● **SUPPLIED RECORDS**:

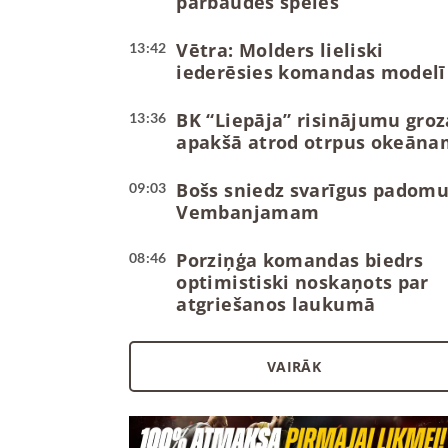
pārbaudes spēles
Vētra: Molders lieliski
13:42
iederēsies komandas modelī
BK “Liepāja” risinājumu groz
13:36
apakšā atrod otrpus okeāna
Bošs sniedz svarīgus padom
09:03
Vembanjamam
Porziņģa komandas biedrs
08:46
optimistiski noskaņots par
atgriešanos laukumā
VAIRĀK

● **YOUR GOAL**: Write out every line of text in the data above word for word, and leave out the pictures.

● **RESPONSE AREA**:
pārbaudes spēles
Vētra: Molders lieliski
13:42
iederēsies komandas modelī
BK “Liepāja” risinājumu groz
13:36
apakšā atrod otrpus okeāna
Bošs sniedz svarīgus padom
09:03
Vembanjamam
Porziņģa komandas biedrs
08:46
optimistiski noskaņots par
atgriešanos laukumā
VAIRĀK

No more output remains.